Tasks:
1. From the article on eating fruits, vegetables, and whole plant foods, list every condition that the text says a healthful plant-based diet may help prevent.
2. Reproduce a portion of the article on eating fruits, vegetables, and whole plant foods word for word. Start at the words "To create a" and end after "affect these conditions.".

Passage to read:
Are You Eating Enough Fruits, Vegetables, and Other Whole Plant Foods?

GettyImages-1142790917“Aim to consume a diet that is high in fruits and vegetables.”

“Make half of your plate a fruit and vegetable.”

“Consume 5 to 6 servings of vegetables and fruits every day.”

This nutrition advice has been the standard from physicians, food and nutrition scientists, and even dietitians. However recent research is revealing that just as important as quantity may be the diversity of your diet. What fruits and vegetables do you pick up from the store on a weekly basis? Do you spend a significant amount of time in the produce section and fill your cart with plant foods? Or do you end up lingering for half an hour in the center aisles and packing your cart with processed food products?

The SAD Truth About the Standard American Diet

Check out these scary statistics… The standard American diet (termed the “SAD diet”) is often very high in animal protein, saturated fats, added sugar, and refined/processed foods. In fact, it is estimated that the average American consumes 32% of their calories from animal foods, 57% from processed foods, and only 11% from whole grains, beans, fruits, vegetables, and nuts (Source: USDA). Three out of four Americans don’t eat a single piece of fruit in a given day, and nearly 9 out of 10 don’t reach the minimum recommended daily intake of vegetables (Source: National Cancer Institute)!

Promote Gut Health with Whole Plant Foods

To create a healthy gut microbiome (meaning the trillions of bacteria that live in your digestive tract), increase the variety of whole, plant foods in your diet. The American Gut Project found that individuals who ate 30 or more different types of plant foods every week had gut microbiomes that were more diverse than those who ate 10 or fewer types of plant foods every week. A healthful plant-based diet improves the health and diversity of your gut microbes and may help prevent conditions like obesity, heart disease, inflammation, and diabetes by turning the genes on and off that affect these conditions.

Supplied material:
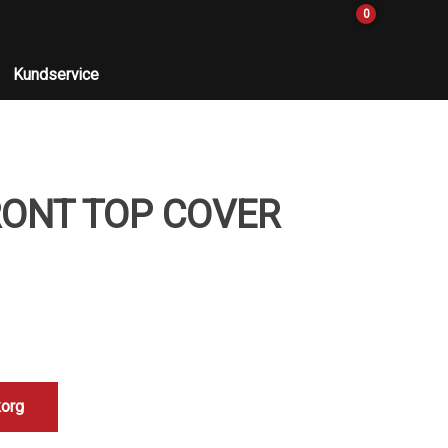
0
Kundservice
RONT TOP COVER
korg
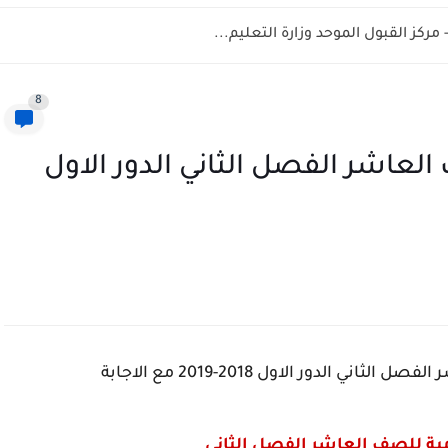
8
 العاشر الفصل الثاني الدور الاول
ني الدور الاول 2018-2019 مع الاجابة
امية للصف العاشر الفصل الثاني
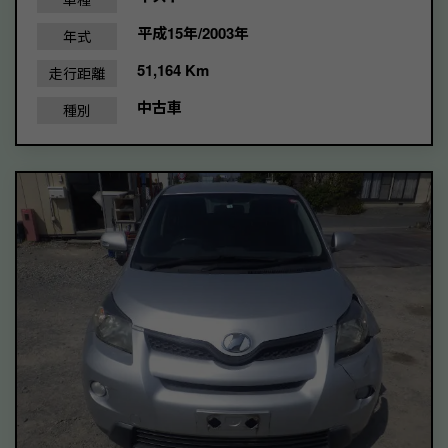
平成15年/2003年
年式
51,164 Km
走行距離
中古車
種別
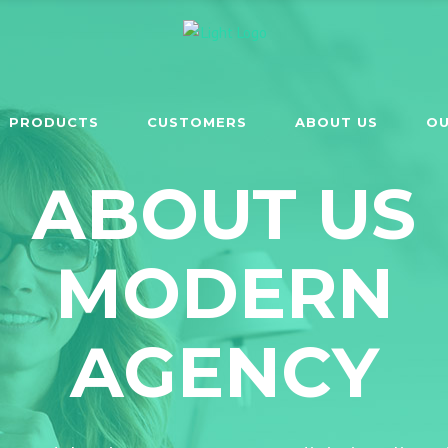
PRODUCTS
CUSTOMERS
ABOUT US
OU
ABOUT US
MODERN
AGENCY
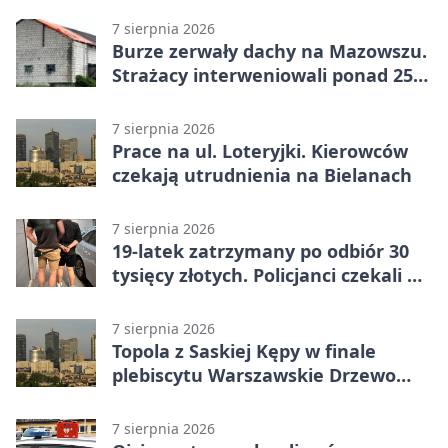
7 sierpnia 2026
Burze zerwały dachy na Mazowszu.
Strażacy interweniowali ponad 250
razy
7 sierpnia 2026
Prace na ul. Loteryjki. Kierowców
czekają utrudnienia na Bielanach
7 sierpnia 2026
19-latek zatrzymany po odbiór 30
tysięcy złotych. Policjanci czekali w
mieszkaniu
7 sierpnia 2026
Topola z Saskiej Kępy w finale
plebiscytu Warszawskie Drzewo
Roku
7 sierpnia 2026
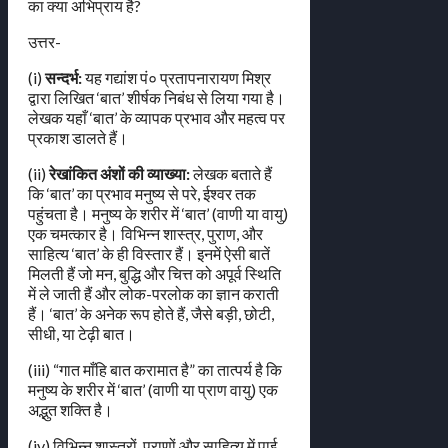
का क्या अभिप्राय है?
उत्तर-
(i)
सन्दर्भ:
यह गद्यांश पं० प्रतापनारायण मिश्र
द्वारा लिखित ‘बात’ शीर्षक निबंध से लिया गया है।
लेखक यहाँ ‘बात’ के व्यापक प्रभाव और महत्व पर
प्रकाश डालते हैं।
(ii)
रेखांकित अंशों की व्याख्या:
लेखक बताते हैं
कि ‘बात’ का प्रभाव मनुष्य से परे, ईश्वर तक
पहुंचता है। मनुष्य के शरीर में ‘बात’ (वाणी या वायु)
एक चमत्कार है। विभिन्न शास्त्र, पुराण, और
साहित्य ‘बात’ के ही विस्तार हैं। इनमें ऐसी बातें
मिलती हैं जो मन, बुद्धि और चित्त को अपूर्व स्थिति
में ले जाती हैं और लोक-परलोक का ज्ञान कराती
हैं। ‘बात’ के अनेक रूप होते हैं, जैसे बड़ी, छोटी,
सीधी, या टेढ़ी बात।
(iii) “गात माँहि बात करामात है” का तात्पर्य है कि
मनुष्य के शरीर में ‘बात’ (वाणी या प्राण वायु) एक
अद्भुत शक्ति है।
(iv) विभिन्न शास्त्रों, पुराणों और साहित्य में पाई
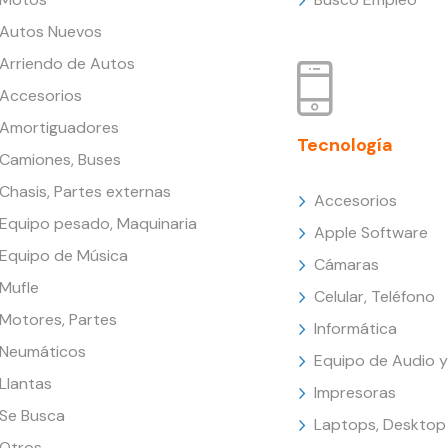
Autos Nuevos
Arriendo de Autos
Accesorios
Amortiguadores
Tecnología
Camiones, Buses
Chasis, Partes externas
Accesorios
Equipo pesado, Maquinaria
Apple Software
Equipo de Música
Cámaras
Mufle
Celular, Teléfono
Motores, Partes
Informática
Neumáticos
Equipo de Audio y
Llantas
Impresoras
Se Busca
Laptops, Desktop
Otros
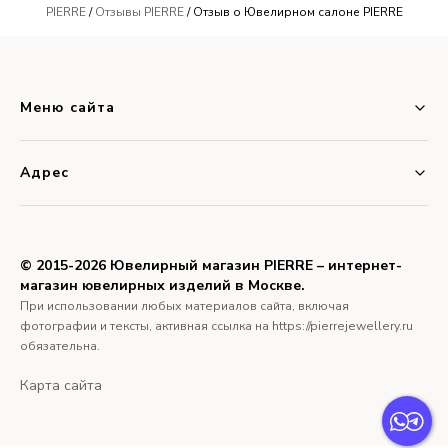
PIERRE
/
Отзывы PIERRE
/ Отзыв о Ювелирном салоне PIERRE
Меню сайта
Адрес
© 2015-2026 Ювелирный магазин PIERRE – интернет-
магазин ювелирных изделий в Москве.
При использовании любых материалов сайта, включая
фотографии и тексты, активная ссылка на https://pierrejewellery.ru
обязательна.
Карта сайта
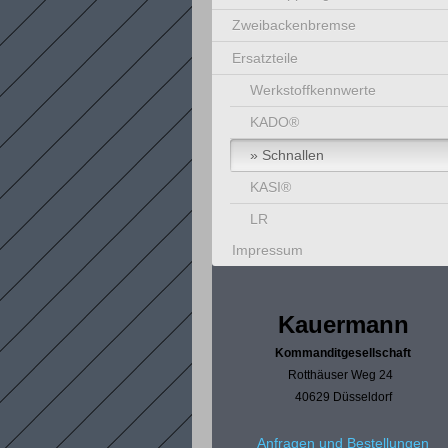
Zweibackenbremse
Ersatzteile
Werkstoffkennwerte
KADO®
Schnallen
KASI®
LR
Impressum
Kauermann
Kommanditgesellschaft
Rotthäuser Weg 24
40629 Düsseldorf
Anfragen und Bestellungen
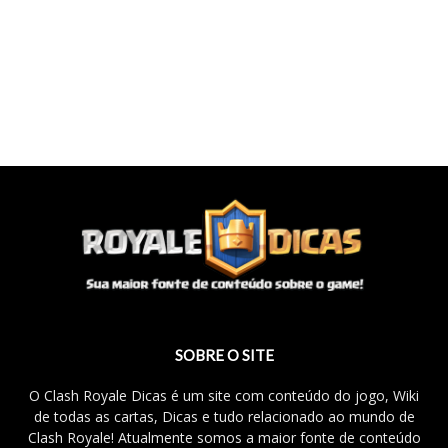
SOBRE O SITE
O Clash Royale Dicas é um site com conteúdo do jogo, Wiki
de todas as cartas, Dicas e tudo relacionado ao mundo de
Clash Royale! Atualmente somos a maior fonte de conteúdo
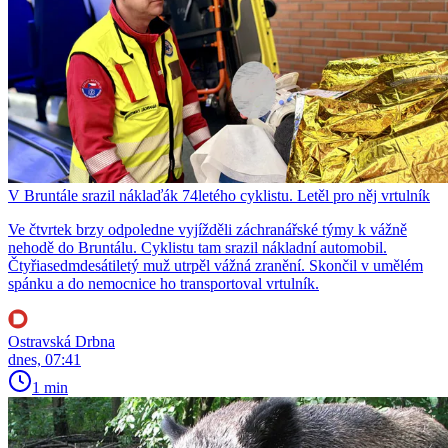
V Bruntále srazil náklaďák 74letého cyklistu. Letěl pro něj vrtulník
Ve čtvrtek brzy odpoledne vyjížděli záchranářské týmy k vážně
nehodě do Bruntálu. Cyklistu tam srazil nákladní automobil.
Čtyřiasedmdesátiletý muž utrpěl vážná zranění. Skončil v umělém
spánku a do nemocnice ho transportoval vrtulník.
Ostravská Drbna
dnes, 07:41
1 min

Results for each task:
1.
- obesity
- heart disease
- inflammation
- diabetes

2.
To create a healthy gut microbiome (meaning the trillions of bacteria that live in your digestive tract), increase the variety of whole, plant foods in your diet. The American Gut Project found that individuals who ate 30 or more different types of plant foods every week had gut microbiomes that were more diverse than those who ate 10 or fewer types of plant foods every week. A healthful plant-based diet improves the health and diversity of your gut microbes and may help prevent conditions like obesity, heart disease, inflammation, and diabetes by turning the genes on and off that affect these conditions.